I'm posting this as a Q&A to document a workaround for a problem that seems to come up frequently—how to put MySQL Workbench files under version control—but for which I have been unable to find any solutions. Feedback is welcome!
How can I tell Mercurial to diff
the contents of a zipped archive and ignore some of the changes to those contents? Specifically, how can I use hg
to diff the contents of a MySQL Workbench (.mwb
) file, ignoring the many unimportant changes that MySQL Workbench makes every time the file is opened? Can I use a custom script that ignores certain irrelevant changes?
Background
I am trying to diff
a file in an hg repository. The file, document.mwb.xml
, is an XML document extracted from a .mwb
file (a MySQL Workbench model file). Basically, I am looking to keep the model's contents—the table structure, visual model, etc.—under version control, but not commit the .mwb
file itself, which is a zip archive and thus a binary file.
Anytime I save the .mwb
file, I unzip it.
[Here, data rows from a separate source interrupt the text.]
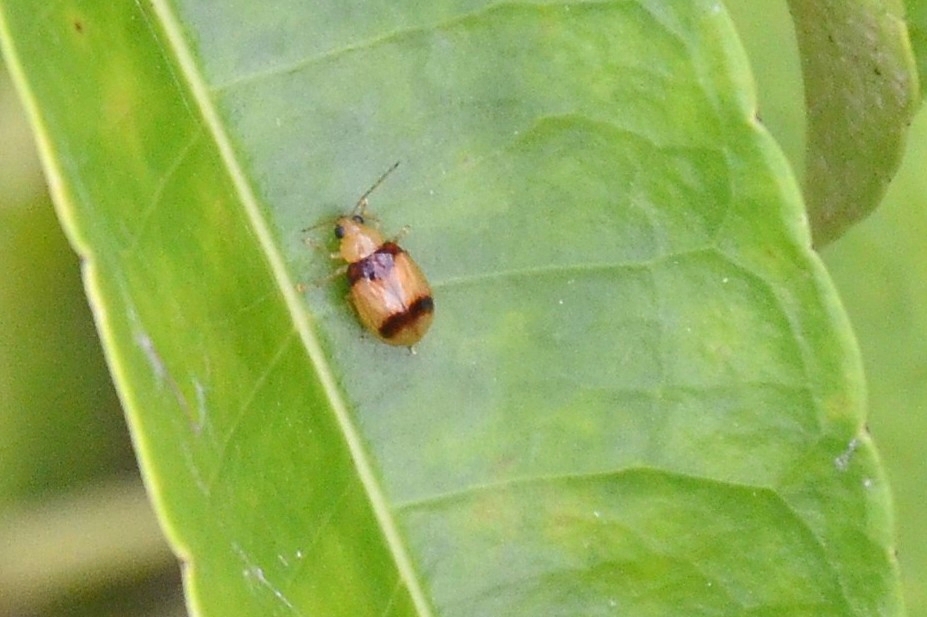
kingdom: Animalia
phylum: Arthropoda
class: Insecta
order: Coleoptera
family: Chrysomelidae
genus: Monolepta
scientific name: Monolepta
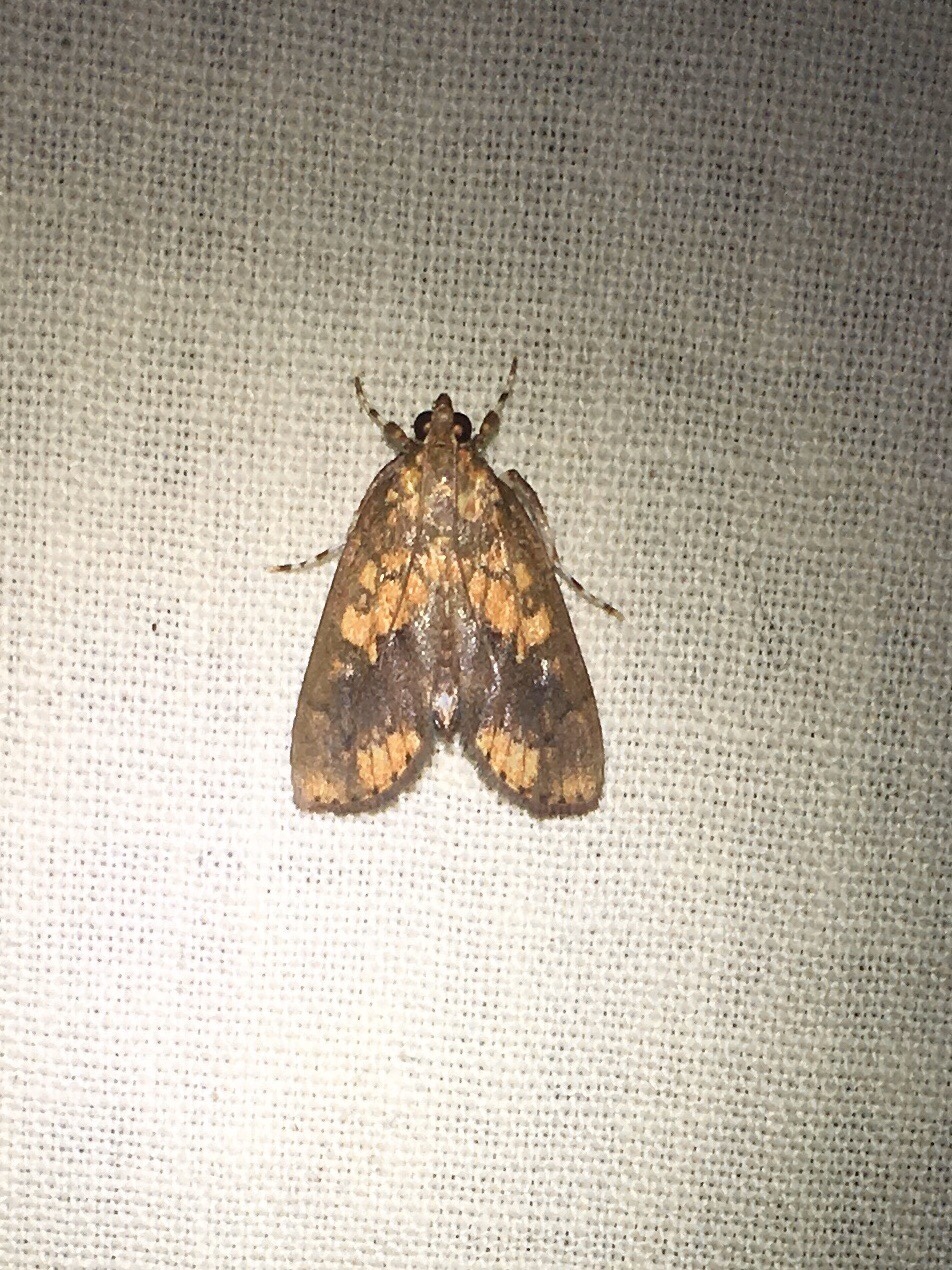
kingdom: Animalia
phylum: Arthropoda
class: Insecta
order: Lepidoptera
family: Crambidae
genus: Mimophobetron
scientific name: Mimophobetron pyropsalis
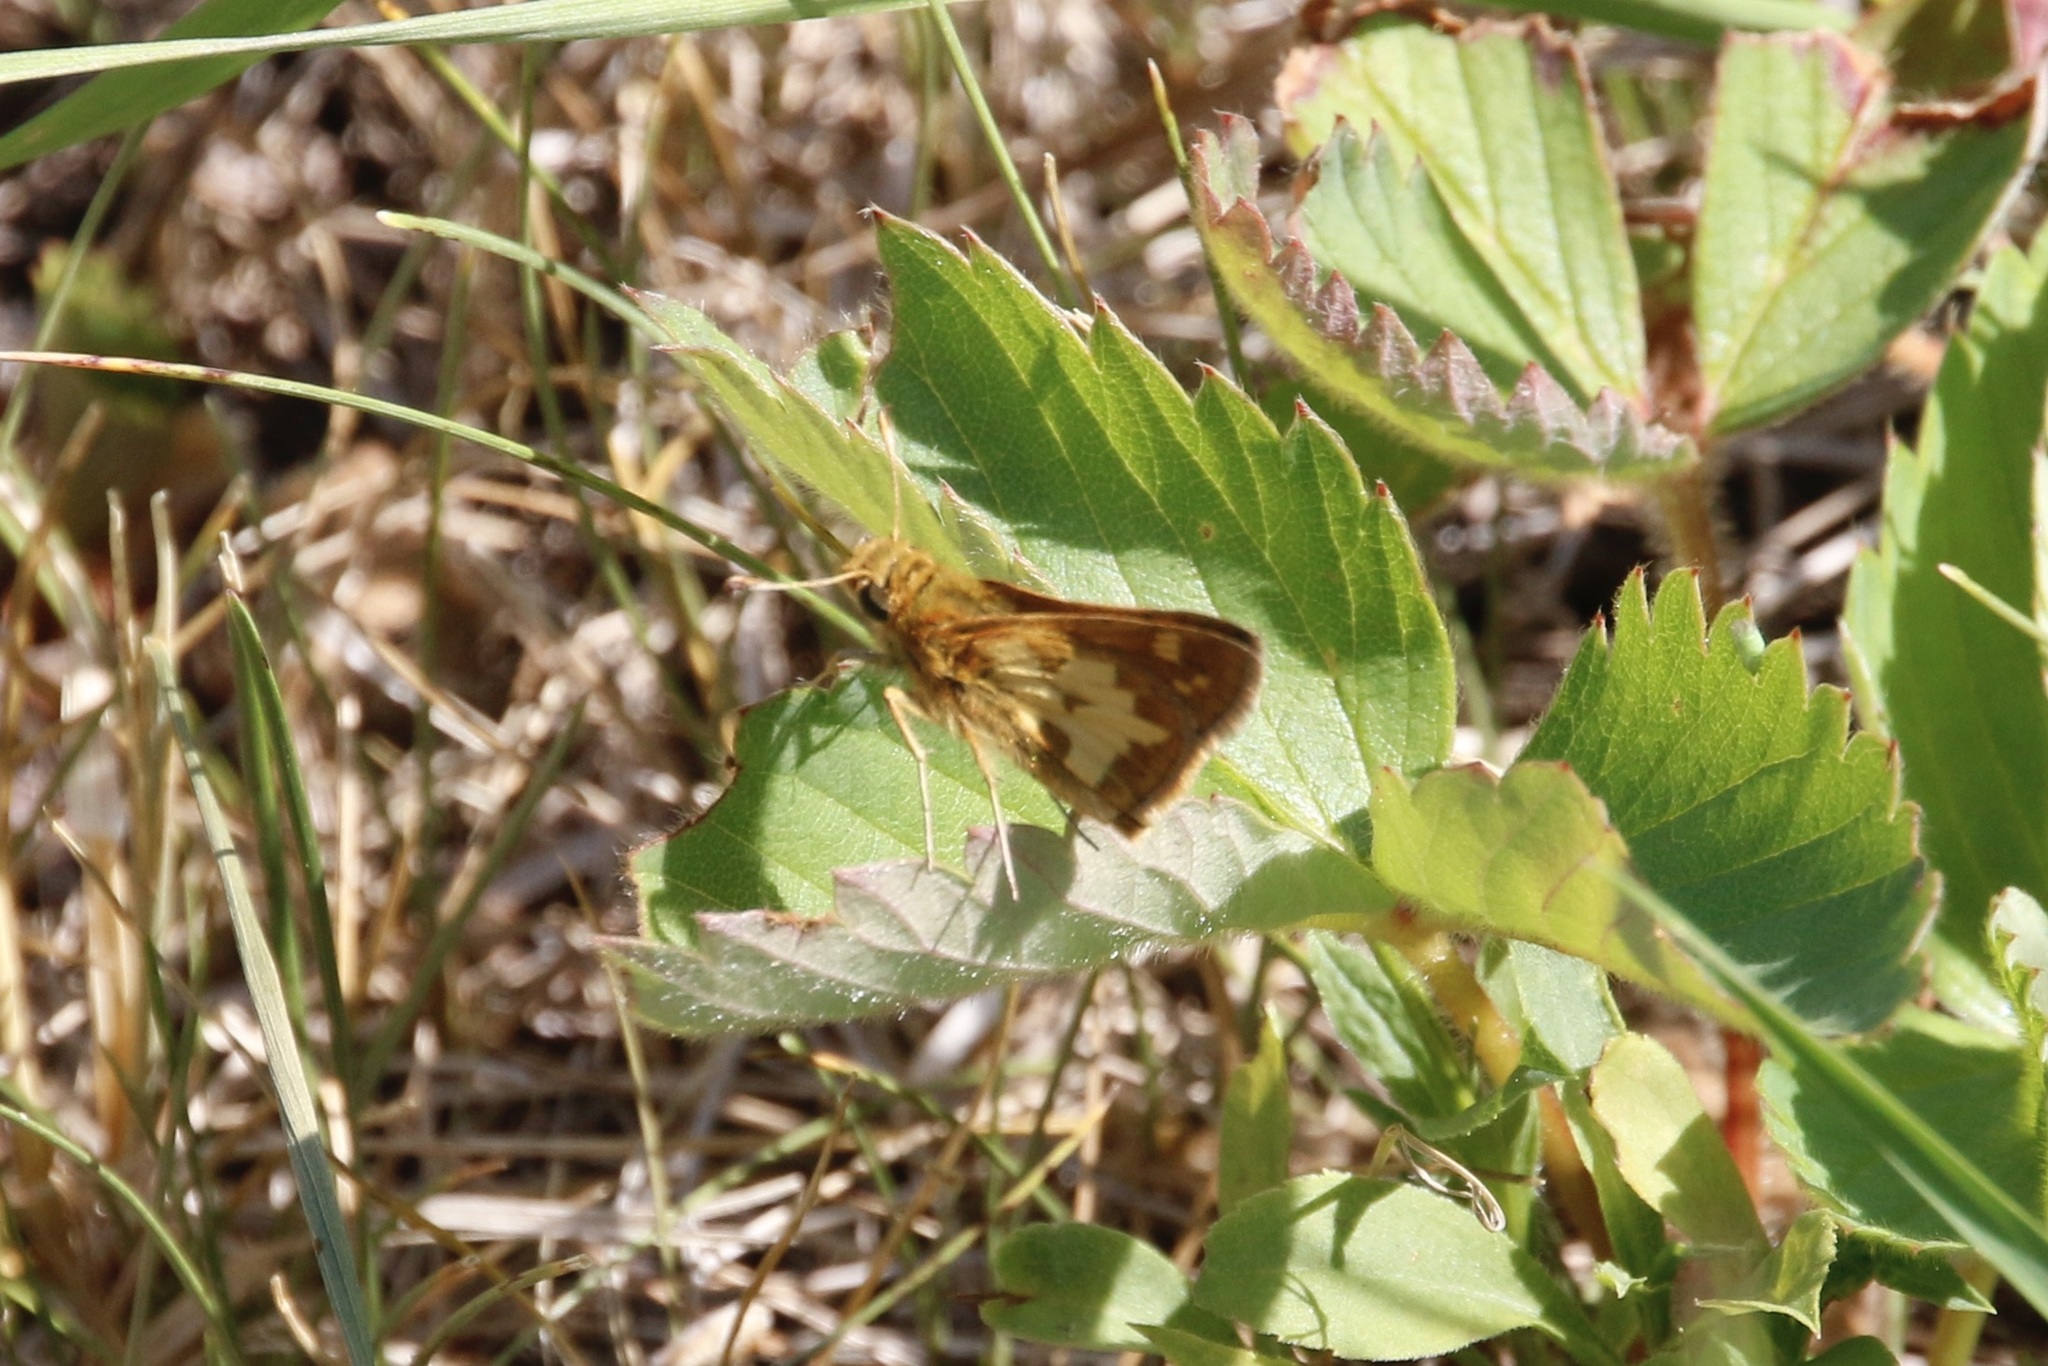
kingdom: Animalia
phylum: Arthropoda
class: Insecta
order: Lepidoptera
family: Hesperiidae
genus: Polites
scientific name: Polites coras
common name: Peck's skipper
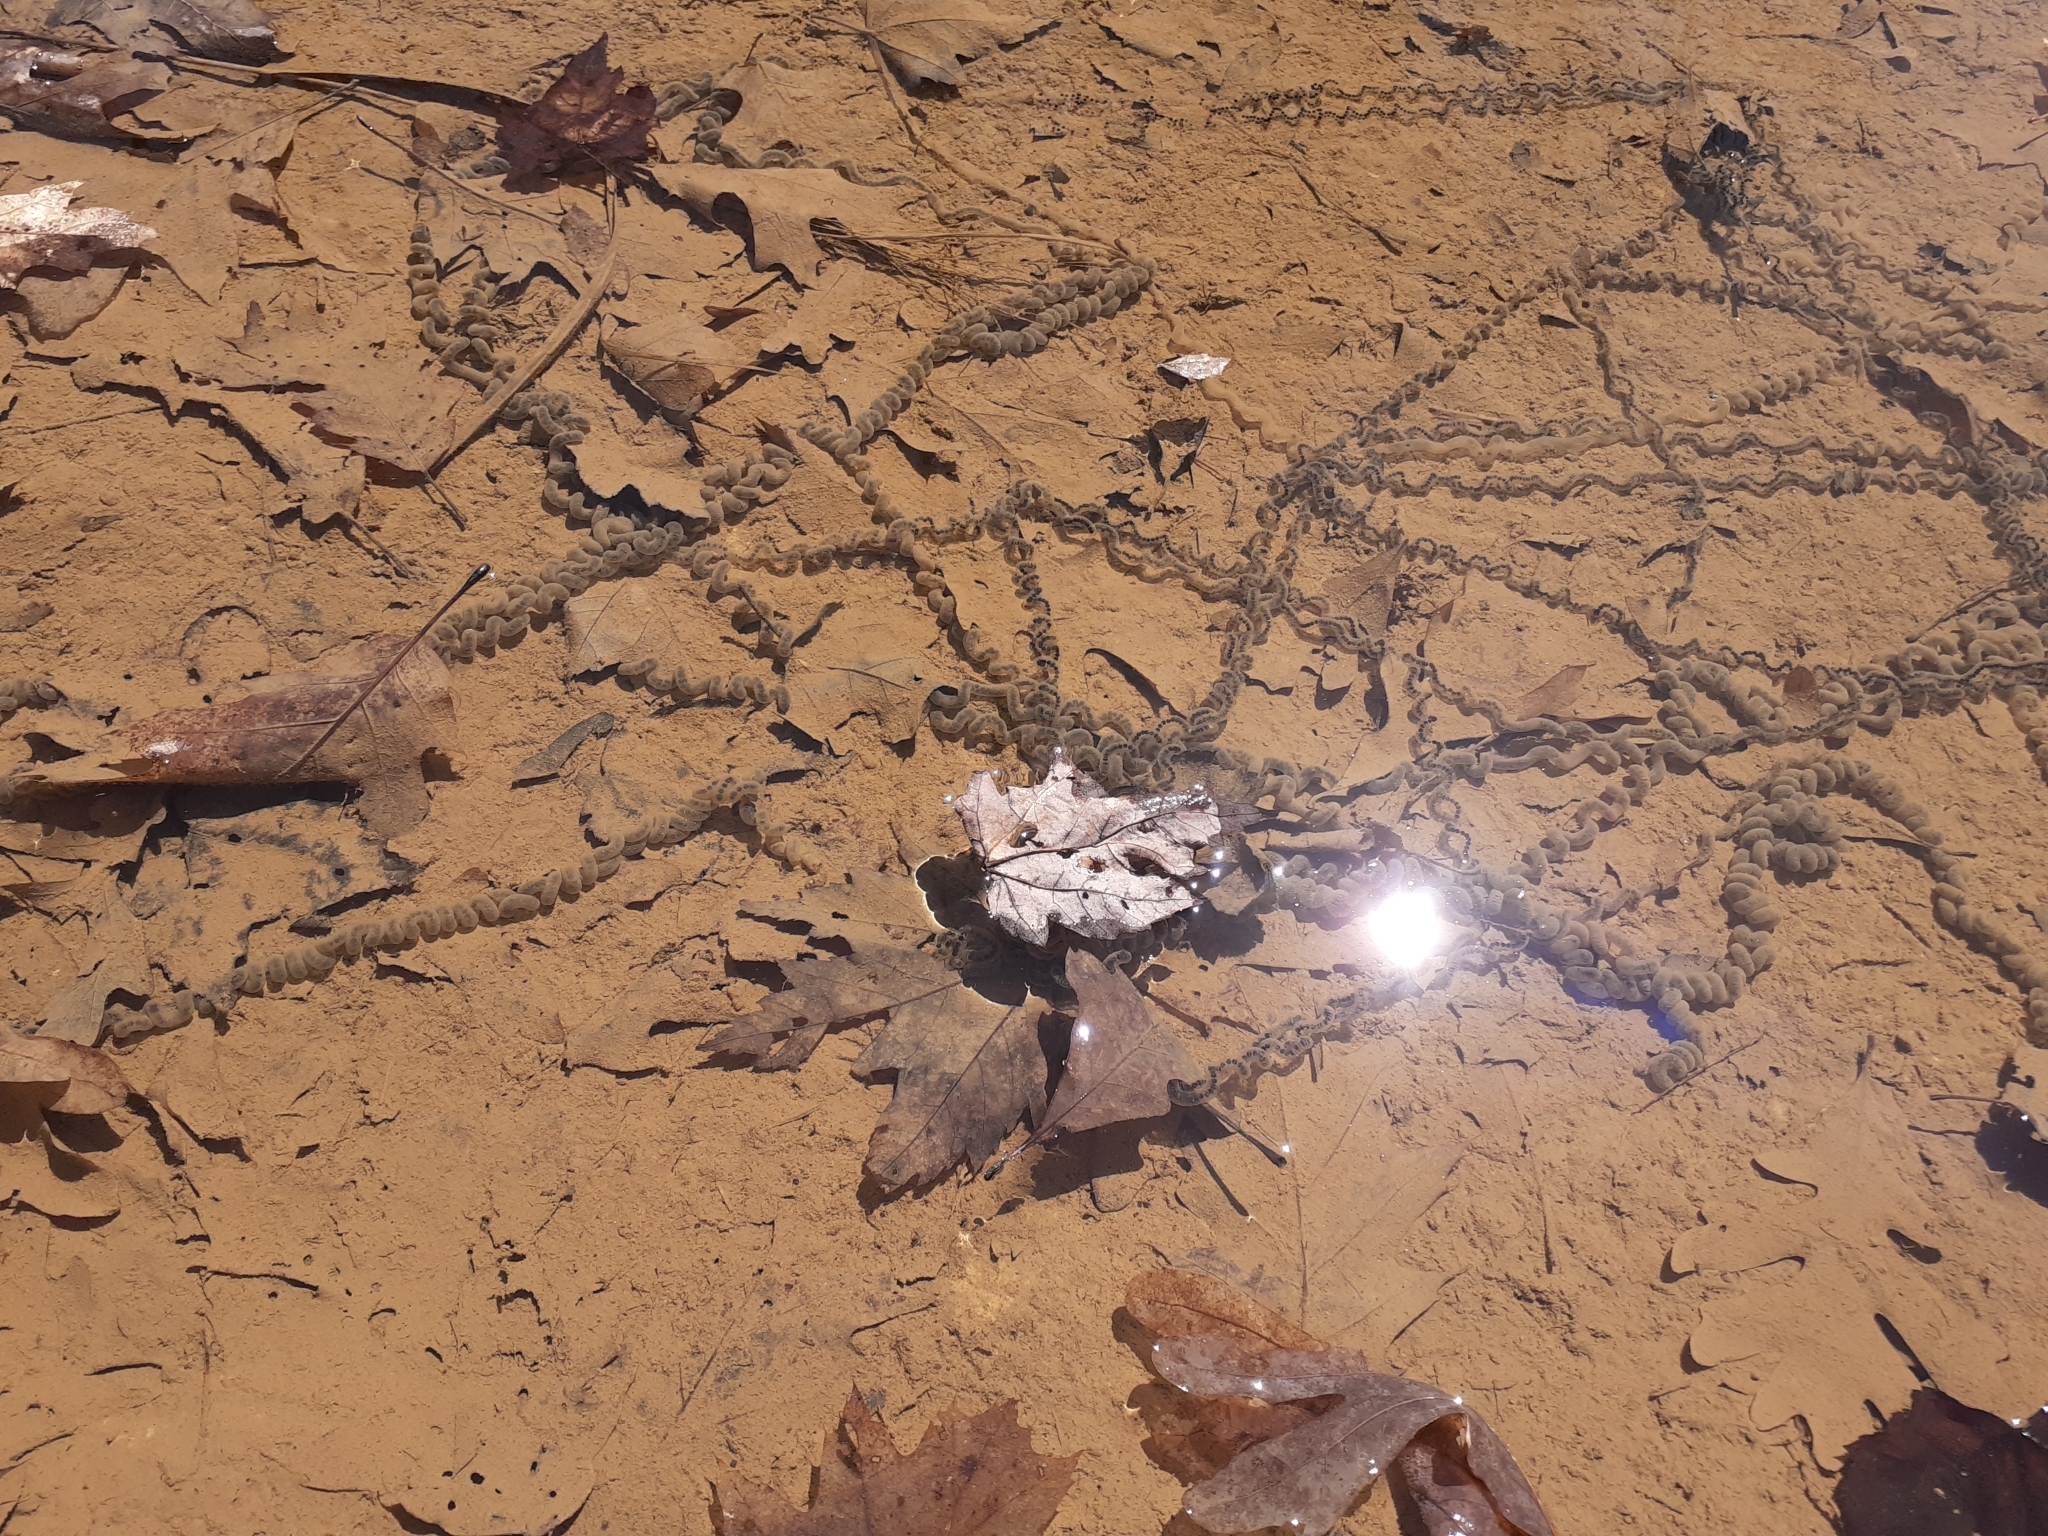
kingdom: Animalia
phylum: Chordata
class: Amphibia
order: Anura
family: Bufonidae
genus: Anaxyrus
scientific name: Anaxyrus americanus
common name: American toad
I keep the unzipped contents in my repository, and just zip them up again when I need to work with the .mwb
in MySQL.
The XML in question looks like this:
<?xml version="1.0"?>
<data grt_format="2.0" document_type="MySQL Workbench Model" version="1.4.4">
<value type="object" struct-name="workbench.Document" id="8551CCFA-3AD0-4207-BC76-15ED589CF22C" struct-checksum="0x7131bf99">
<value type="object" struct-name="workbench.logical.Model" id="B48E1CD2-3386-40B7-8E59-AA191598F667" struct-checksum="0xf4220370" key="logicalModel">
<value _ptr_="0x7fbcd1cc3270" type="list" content-type="object" content-struct-name="workbench.logical.Diagram" key="diagrams"/>
<value _ptr_="0x7fbcd1cc3210" type="dict" key="customData"/>
<value _ptr_="0x7fbcd1cc32d0" type="list" content-type="object" content-struct-name="model.Marker" key="markers"/>
<value _ptr_="0x7fbcd1cc3330" type="dict" key="options"/>
<value type="string" key="name"></value>
<link type="object" struct-name="GrtObject" key="owner">8551CCFA-3AD0-4207-BC76-15ED589CF22C</link>
</value>
<value _ptr_="0x7fbcd1cc2b70" type="list" content-type="object" content-struct-name="workbench.OverviewPanel" key="overviewPanels"/>
<value _ptr_="0x7fbcd1cc2c00" type="list" content-type="object" content-struct-name="workbench.physical.Model" key="physicalModels">
<value type="object" struct-name="workbench.physical.Model" id="34B9E967-5C9B-4D1B-8759-C417F6C33AA3" struct-checksum="0x5f896d18">
...
The problem is all of those _ptr_
attributes: there are literally thousands of them in this file, and every one of them changes every single time the file is saved, even if nothing is modified. As a result, the repository can rapidly get cluttered with completely meaningless "changes" to this file.
Is there a way to use a custom diff
routine to ignore these irrelevant changes?